───── Working data ─────
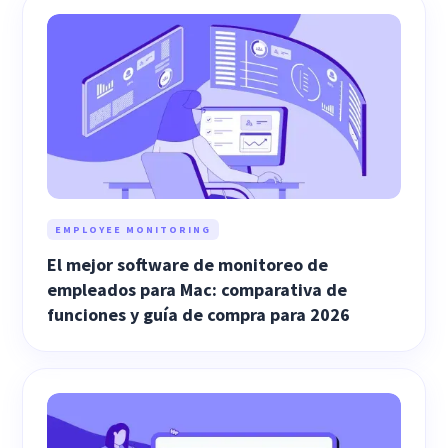
EMPLOYEE MONITORING
El mejor software de monitoreo de
empleados para Mac: comparativa de
funciones y guía de compra para 2026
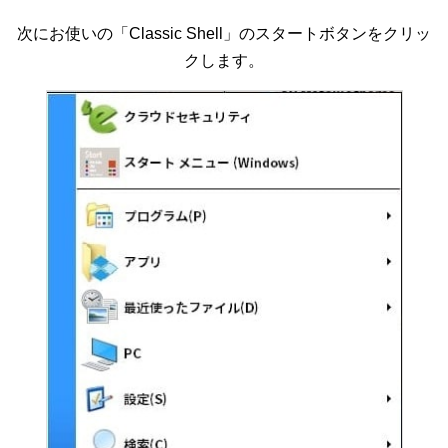
次にお使いの「Classic Shell」のスタートボタンをクリッ
クします。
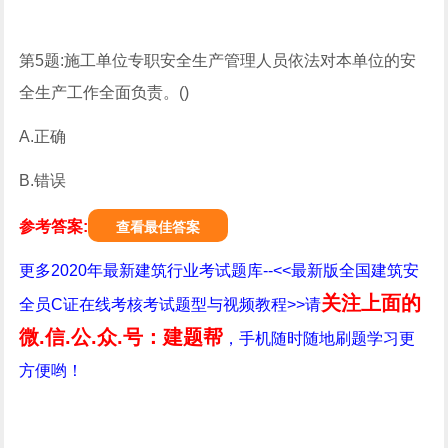
第5题:施工单位专职安全生产管理人员依法对本单位的安
全生产工作全面负责。()
A.正确
B.错误
参考答案:
查看最佳答案
更多2020年最新建筑行业考试题库--<<最新版全国建筑安
关注上面的
全员C证在线考核考试题型与视频教程>>请
微.信.公.众.号：建题帮
，手机随时随地刷题学习更
方便哟！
─────
* **Work to complete**
A word-for-word transcription of the entries above, free of images, is what is wanted.

* **Output for this exercise**
EMPLOYEE MONITORING
El mejor software de monitoreo de
empleados para Mac: comparativa de
funciones y guía de compra para 2026
次にお使いの「Classic Shell」のスタートボタンをクリッ
クします。
第5题:施工单位专职安全生产管理人员依法对本单位的安
全生产工作全面负责。()
A.正确
B.错误
参考答案:
查看最佳答案
更多2020年最新建筑行业考试题库--<<最新版全国建筑安
关注上面的
全员C证在线考核考试题型与视频教程>>请
微.信.公.众.号：建题帮
，手机随时随地刷题学习更
方便哟！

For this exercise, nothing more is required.